Information:
-=-=-=-=-

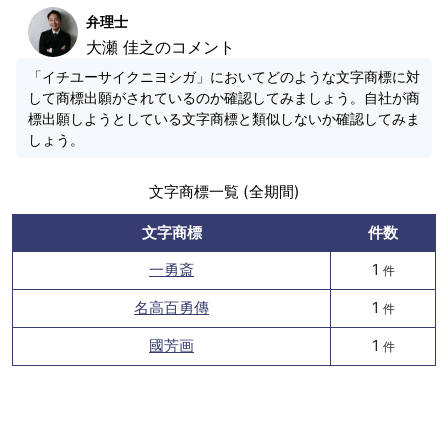
弁理士
大瀬 佳之のコメント
「イチユーサイクニヨシガ」においてどのような文字商標に対
して商標出願がされているのか確認してみましょう。自社が商
標出願しようとしている文字商標と類似しないか確認してみま
しょう。
文字商標一覧 (全期間)
文字商標
件数
一勇斎
1
件
名高百勇傳
1
件
國芳画
1
件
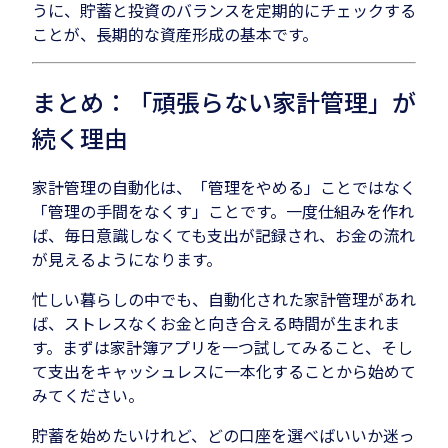
うに、貯蓄と投資のバランスを定期的にチェックする
ことが、長期的な資産形成の基本です。
まとめ：「頑張らない家計管理」が
続く理由
家計管理の自動化は、「管理をやめる」ことではなく
「管理の手間をなくす」ことです。一度仕組みを作れ
ば、毎日意識しなくても支出が記録され、お金の流れ
が見えるようになります。
忙しい暮らしの中でも、自動化された家計管理があれ
ば、ストレスなくお金と向き合える時間が生まれま
す。まずは家計簿アプリを一つ試してみること、そし
て支出をキャッシュレスに一本化することから始めて
みてください。
貯蓄を始めたいけれど、どの口座を選べばいいか迷っ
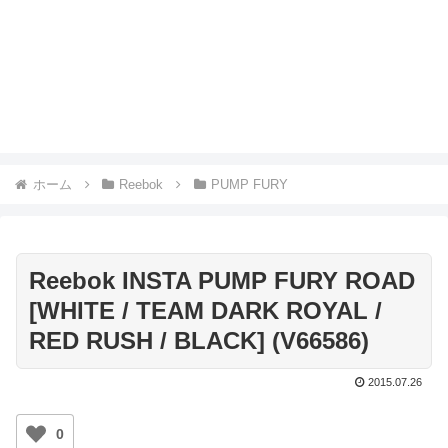
ホーム
Reebok
PUMP FURY
Reebok INSTA PUMP FURY ROAD
[WHITE / TEAM DARK ROYAL /
RED RUSH / BLACK] (V66586)
2015.07.26
0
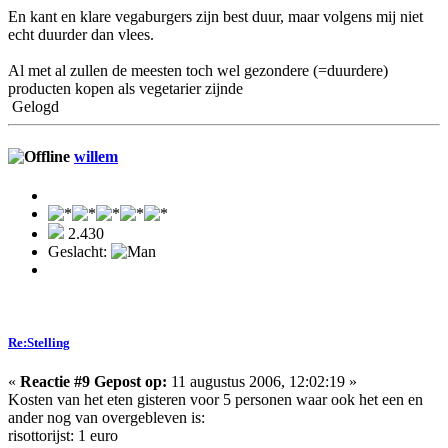
En kant en klare vegaburgers zijn best duur, maar volgens mij niet
echt duurder dan vlees.
Al met al zullen de meesten toch wel gezondere (=duurdere)
producten kopen als vegetarier zijnde
Gelogd
willem
2.430
Geslacht:
Re:Stelling
«
Reactie #9 Gepost op:
11 augustus 2006, 12:02:19 »
Kosten van het eten gisteren voor 5 personen waar ook het een en
ander nog van overgebleven is:
risottorijst: 1 euro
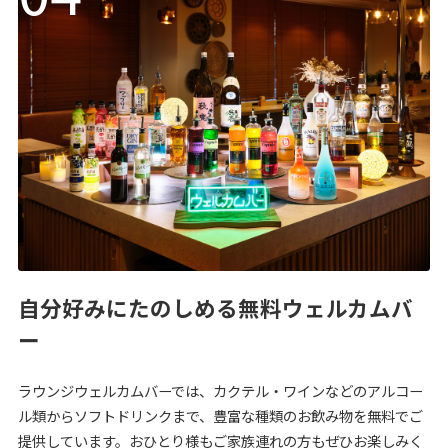
自分好みにたのしめる無料ウェルカムバ
ー
ラウンジウェルカムバーでは、カクテル・ワインなどのアルコー
ル類からソフトドリンクまで、豊富な種類のお飲み物を無料でご
提供しています。おひとり様もご家族連れの方もぜひお楽しみく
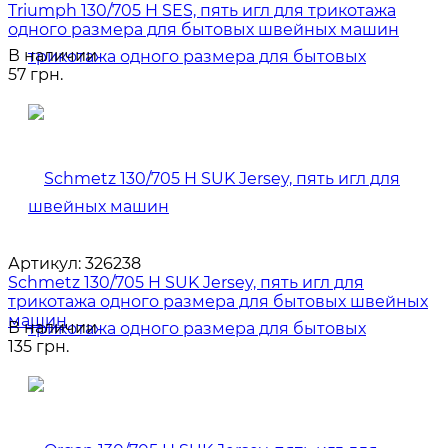
Triumph 130/705 H SES, пять игл для трикотажа
одного размера для бытовых швейных машин
В наличии
57 грн.
Артикул:
326238
Schmetz 130/705 H SUK Jersey, пять игл для
трикотажа одного размера для бытовых швейных
машин
В наличии
135 грн.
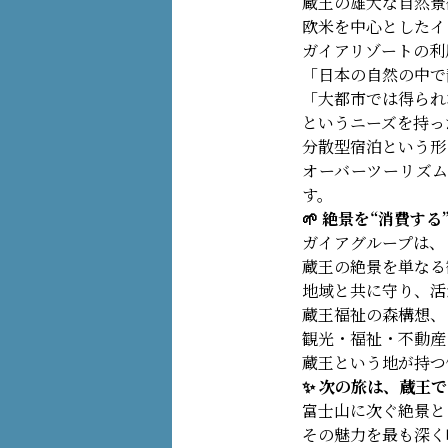
蔵王の雄大な自然景
欧米を中心としたイ
ガイアリゾートの利
「日本の自然の中で
「大都市では得られ
というニーズを持っ
分散型宿泊という形
オーバーツーリズ
す。
🌱 絶景を“消費す
ガイアグループは、
蔵王の絶景を単なる
地域と共に守り、活
蔵王福祉の森構想、
観光・福祉・不動産
蔵王という地が持つ
✨ 次の旅は、蔵王
富士山に次ぐ絶景と
その魅力を最も深く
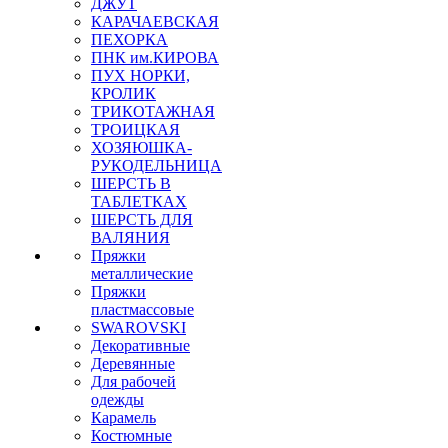
ДЖУТ
КАРАЧАЕВСКАЯ
ПЕХОРКА
ПНК им.КИРОВА
ПУХ НОРКИ,
КРОЛИК
ТРИКОТАЖНАЯ
ТРОИЦКАЯ
ХОЗЯЮШКА-
РУКОДЕЛЬНИЦА
ШЕРСТЬ В
ТАБЛЕТКАХ
ШЕРСТЬ ДЛЯ
ВАЛЯНИЯ
Пряжки
металлические
Пряжки
пластмассовые
SWAROVSKI
Декоративные
Деревянные
Для рабочей
одежды
Карамель
Костюмные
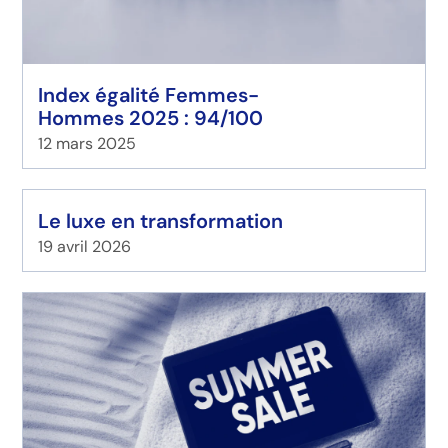
Index égalité Femmes-
Hommes 2025 : 94/100
12 mars 2025
Le luxe en transformation
19 avril 2026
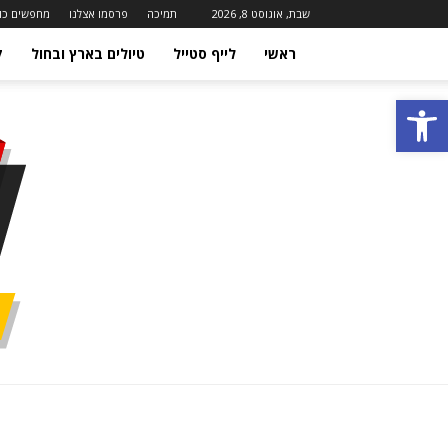
שבת, אוגוסט 8, 2026
תמיכה
פרסמו אצלנו
מחפשים כו
ראשי
לייף סטייל
טיולים בארץ ובחול
ק
פתח סרגל נגישות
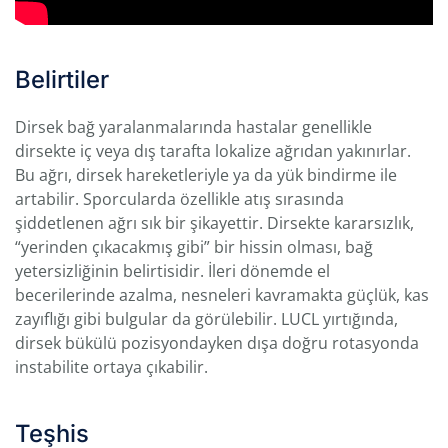
Belirtiler
Dirsek bağ yaralanmalarında hastalar genellikle
dirsekte iç veya dış tarafta lokalize ağrıdan yakınırlar.
Bu ağrı, dirsek hareketleriyle ya da yük bindirme ile
artabilir. Sporcularda özellikle atış sırasında
şiddetlenen ağrı sık bir şikayettir. Dirsekte kararsızlık,
“yerinden çıkacakmış gibi” bir hissin olması, bağ
yetersizliğinin belirtisidir. İleri dönemde el
becerilerinde azalma, nesneleri kavramakta güçlük, kas
zayıflığı gibi bulgular da görülebilir. LUCL yırtığında,
dirsek bükülü pozisyondayken dışa doğru rotasyonda
instabilite ortaya çıkabilir.
Teşhis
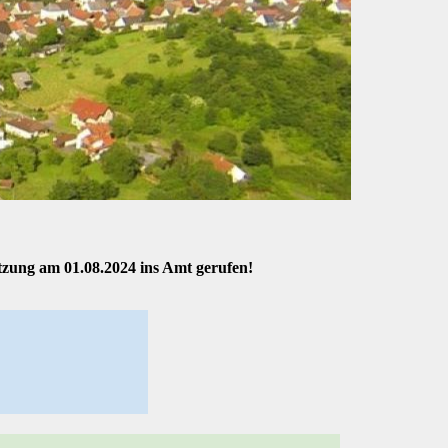
zung am 01.08.2024 ins Amt gerufen!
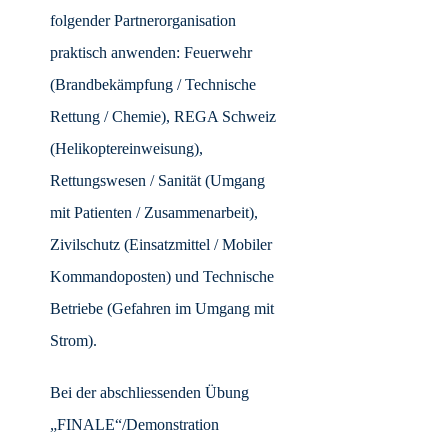
folgender Partnerorganisation
praktisch anwenden: Feuerwehr
(Brandbekämpfung / Technische
Rettung / Chemie), REGA Schweiz
(Helikoptereinweisung),
Rettungswesen / Sanität (Umgang
mit Patienten / Zusammenarbeit),
Zivilschutz (Einsatzmittel / Mobiler
Kommandoposten) und Technische
Betriebe (Gefahren im Umgang mit
Strom).
Bei der abschliessenden Übung
„FINALE“/Demonstration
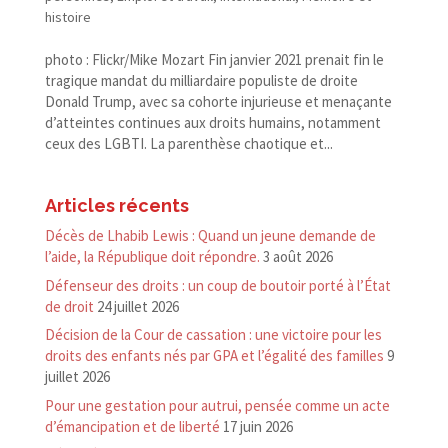
histoire
photo : Flickr/​Mike Mozart Fin janvier 2021 prenait fin le
tragique mandat du milliardaire populiste de droite
Donald Trump, avec sa cohorte injurieuse et menaçante
d’atteintes continues aux droits humains, notamment
ceux des LGBTI. La parenthèse chaotique et...
Articles récents
Décès de Lhabib Lewis : Quand un jeune demande de
l’aide, la République doit répondre.
3 août 2026
Défenseur des droits : un coup de boutoir porté à l’État
de droit
24 juillet 2026
Décision de la Cour de cassation : une victoire pour les
droits des enfants nés par GPA et l’égalité des familles
9
juillet 2026
Pour une gestation pour autrui, pensée comme un acte
d’émancipation et de liberté
17 juin 2026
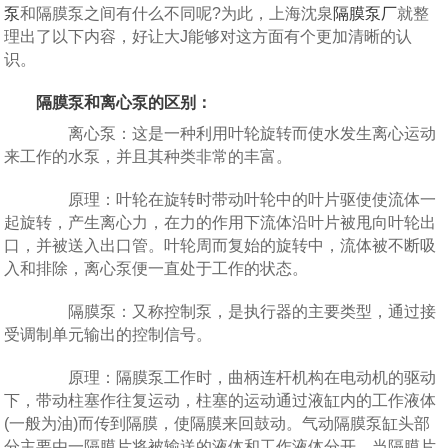
泵
和隔膜泵之间有什么不同呢?为此，上海沈泉
隔膜泵厂
就整
理出了以下内容，好让大J能够对这方面有个更加清晰的认
识。
隔膜泵和离心泵的区别：
离心泵：这是一种利用叶轮旋转而使水发生离心运动
来工作的水泵，并且其种类非常的丰富。
原理：叶轮在旋转时带动叶轮中的叶片驱使使流体一
起旋转，产生离心力，在力的作用下流体沿叶片被甩向叶轮出
口，并被送入出口管。叶轮周而复始的旋转中，流体被不断吸
入和排除，离心泵便一直处于工作的状态。
隔膜泵：又称控制泵，是执行器的主要类型，通过接
受调制单元输出的控制信号。
原理：隔膜泵工作时，曲柄连杆机构在电动机的驱动
下，带动柱塞作往复运动，柱塞的运动通过液缸内的工作液体
(一般为油)而传到隔膜，使隔膜来回鼓动。气动隔膜泵缸头部
分主要由一隔膜片将被输送的液体和工作液体分开，当隔膜片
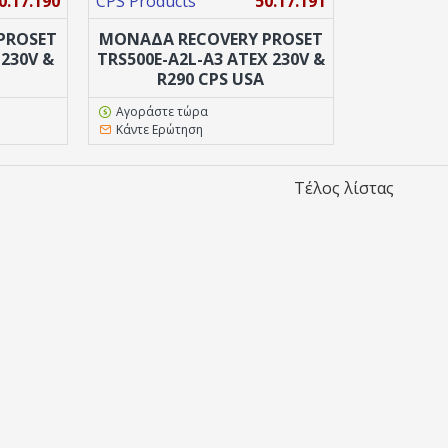
0.17.190
CPS Products
50.17.191
PROSET
ΜΟΝΑΔΑ RECOVERY PROSET
 230V &
TRS500E-A2L-A3 ATEX 230V &
R290 CPS USA
Αγοράστε τώρα
Κάντε Ερώτηση
Τέλος λίστας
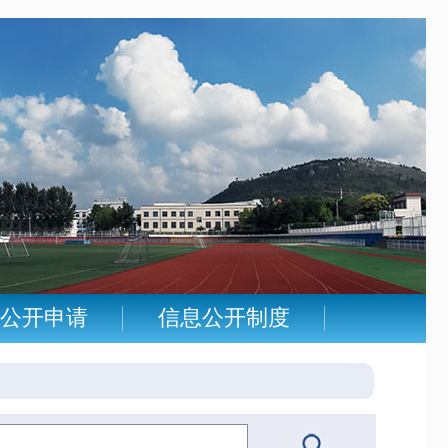
公开申请
信息公开制度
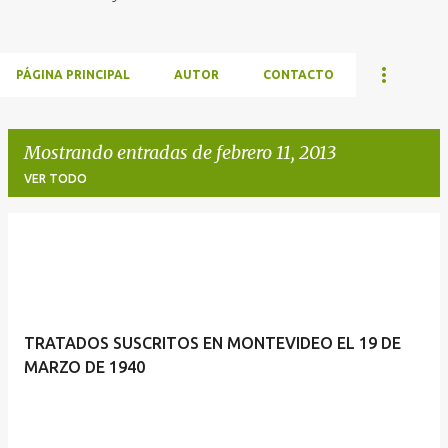
PÁGINA PRINCIPAL
AUTOR
CONTACTO
Mostrando entradas de febrero 11, 2013
VER TODO
E
n
t
r
TRATADOS SUSCRITOS EN MONTEVIDEO EL 19 DE
a
MARZO DE 1940
d
a
s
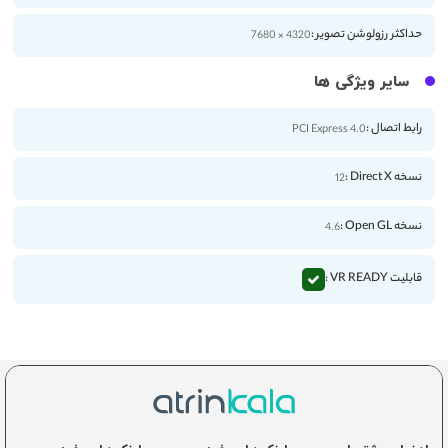
حداکثر رزولوشن تصویر :
4320 × 7680
سایر ویژگی ها
رابط اتصال :
PCI Express 4.0
نسخه Direct X :
12
نسخه Open GL :
4.6
قابلیت VR READY :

-=-=-=-=-

Instructions to follow: Reproduce every one of the lines above verbatim, keeping their original order and wording. Omit the pictures from your output.

Task response:
弁理士
大瀬 佳之のコメント
「イチユーサイクニヨシガ」においてどのような文字商標に対
して商標出願がされているのか確認してみましょう。自社が商
標出願しようとしている文字商標と類似しないか確認してみま
しょう。
文字商標一覧 (全期間)
文字商標
件数
一勇斎
1
件
名高百勇傳
1
件
國芳画
1
件
うに、貯蓄と投資のバランスを定期的にチェックする
ことが、長期的な資産形成の基本です。
まとめ：「頑張らない家計管理」が
続く理由
家計管理の自動化は、「管理をやめる」ことではなく
「管理の手間をなくす」ことです。一度仕組みを作れ
ば、毎日意識しなくても支出が記録され、お金の流れ
が見えるようになります。
忙しい暮らしの中でも、自動化された家計管理があれ
ば、ストレスなくお金と向き合える時間が生まれま
す。まずは家計簿アプリを一つ試してみること、そし
て支出をキャッシュレスに一本化することから始めて
みてください。
貯蓄を始めたいけれど、どの口座を選べばいいか迷っ
ホーム
Reebok
PUMP FURY
Reebok INSTA PUMP FURY ROAD
[WHITE / TEAM DARK ROYAL /
RED RUSH / BLACK] (V66586)
2015.07.26
0
En kant en klare vegaburgers zijn best duur, maar volgens mij niet
echt duurder dan vlees.
Al met al zullen de meesten toch wel gezondere (=duurdere)
producten kopen als vegetarier zijnde
Gelogd
willem
2.430
Geslacht:
Re:Stelling
«
Reactie #9 Gepost op:
11 augustus 2006, 12:02:19 »
Kosten van het eten gisteren voor 5 personen waar ook het een en
ander nog van overgebleven is:
risottorijst: 1 euro
自分好みにたのしめる無料ウェルカムバ
ー
ラウンジウェルカムバーでは、カクテル・ワインなどのアルコー
ル類からソフトドリンクまで、豊富な種類のお飲み物を無料でご
提供しています。おひとり様もご家族連れの方もぜひお楽しみく
Triumph 130/705 H SES, пять игл для трикотажа
одного размера для бытовых швейных машин
В наличии
57 грн.
Артикул:
326238
Schmetz 130/705 H SUK Jersey, пять игл для
трикотажа одного размера для бытовых швейных
машин
В наличии
135 грн.
蔵王の雄大な自然景
欧米を中心としたイ
ガイアリゾートの利
「日本の自然の中で
「大都市では得られ
というニーズを持っ
分散型宿泊という形
オーバーツーリズ
す。
🌱 絶景を“消費す
ガイアグループは、
蔵王の絶景を単なる
地域と共に守り、活
蔵王福祉の森構想、
観光・福祉・不動産
蔵王という地が持つ
✨ 次の旅は、蔵王
富士山に次ぐ絶景と
その魅力を最も深く
ДЖУТ
КАРАЧАЕВСКАЯ
ПЕХОРКА
ПНК им.КИРОВА
ПУХ НОРКИ,
КРОЛИК
ТРИКОТАЖНАЯ
ТРОИЦКАЯ
ХОЗЯЮШКА-
РУКОДЕЛЬНИЦА
ШЕРСТЬ В
ТАБЛЕТКАХ
ШЕРСТЬ ДЛЯ
ВАЛЯНИЯ
Пряжки
металлические
Пряжки
пластмассовые
SWAROVSKI
Декоративные
Деревянные
Для рабочей
одежды
Карамель
Костюмные
Index égalité Femmes-
Hommes 2025 : 94/100
12 mars 2025
Le luxe en transformation
19 avril 2026
שבת, אוגוסט 8, 2026
תמיכה
פרסמו אצלנו
מחפשים כו
ראשי
לייף סטייל
טיולים בארץ ובחול
ק
פתח סרגל נגישות
Belirtiler
Dirsek bağ yaralanmalarında hastalar genellikle
dirsekte iç veya dış tarafta lokalize ağrıdan yakınırlar.
Bu ağrı, dirsek hareketleriyle ya da yük bindirme ile
artabilir. Sporcularda özellikle atış sırasında
şiddetlenen ağrı sık bir şikayettir. Dirsekte kararsızlık,
“yerinden çıkacakmış gibi” bir hissin olması, bağ
yetersizliğinin belirtisidir. İleri dönemde el
becerilerinde azalma, nesneleri kavramakta güçlük, kas
zayıflığı gibi bulgular da görülebilir. LUCL yırtığında,
dirsek bükülü pozisyondayken dışa doğru rotasyonda
instabilite ortaya çıkabilir.
Teşhis
zung am 01.08.2024 ins Amt gerufen!
folgender Partnerorganisation
praktisch anwenden: Feuerwehr
(Brandbekämpfung / Technische
Rettung / Chemie), REGA Schweiz
(Helikoptereinweisung),
Rettungswesen / Sanität (Umgang
mit Patienten / Zusammenarbeit),
Zivilschutz (Einsatzmittel / Mobiler
Kommandoposten) und Technische
Betriebe (Gefahren im Umgang mit
Strom).
Bei der abschliessenden Übung
„FINALE“/Demonstration
histoire
photo : Flickr/​Mike Mozart Fin janvier 2021 prenait fin le
tragique mandat du milliardaire populiste de droite
Donald Trump, avec sa cohorte injurieuse et menaçante
d’atteintes continues aux droits humains, notamment
ceux des LGBTI. La parenthèse chaotique et...
Articles récents
Décès de Lhabib Lewis : Quand un jeune demande de
l’aide, la République doit répondre.
3 août 2026
Défenseur des droits : un coup de boutoir porté à l’État
de droit
24 juillet 2026
Décision de la Cour de cassation : une victoire pour les
droits des enfants nés par GPA et l’égalité des familles
9
juillet 2026
Pour une gestation pour autrui, pensée comme un acte
d’émancipation et de liberté
17 juin 2026
泵
和隔膜泵之间有什么不同呢?为此，上海沈泉
隔膜泵厂
就整
理出了以下内容，好让大J能够对这方面有个更加清晰的认
识。
隔膜泵和离心泵的区别：
离心泵：这是一种利用叶轮旋转而使水发生离心运动
来工作的水泵，并且其种类非常的丰富。
原理：叶轮在旋转时带动叶轮中的叶片驱使使流体一
起旋转，产生离心力，在力的作用下流体沿叶片被甩向叶轮出
口，并被送入出口管。叶轮周而复始的旋转中，流体被不断吸
入和排除，离心泵便一直处于工作的状态。
隔膜泵：又称控制泵，是执行器的主要类型，通过接
受调制单元输出的控制信号。
原理：隔膜泵工作时，曲柄连杆机构在电动机的驱动
下，带动柱塞作往复运动，柱塞的运动通过液缸内的工作液体
(一般为油)而传到隔膜，使隔膜来回鼓动。气动隔膜泵缸头部
分主要由一隔膜片将被输送的液体和工作液体分开，当隔膜片
0.17.190
CPS Products
50.17.191
PROSET
ΜΟΝΑΔΑ RECOVERY PROSET
 230V &
TRS500E-A2L-A3 ATEX 230V &
R290 CPS USA
Αγοράστε τώρα
Κάντε Ερώτηση
Τέλος λίστας
公开申请
信息公开制度
PÁGINA PRINCIPAL
AUTOR
CONTACTO
Mostrando entradas de febrero 11, 2013
VER TODO
E
n
t
r
TRATADOS SUSCRITOS EN MONTEVIDEO EL 19 DE
a
MARZO DE 1940
d
a
s
حداکثر رزولوشن تصویر :
4320 × 7680
سایر ویژگی ها
رابط اتصال :
PCI Express 4.0
نسخه Direct X :
12
نسخه Open GL :
4.6
قابلیت VR READY :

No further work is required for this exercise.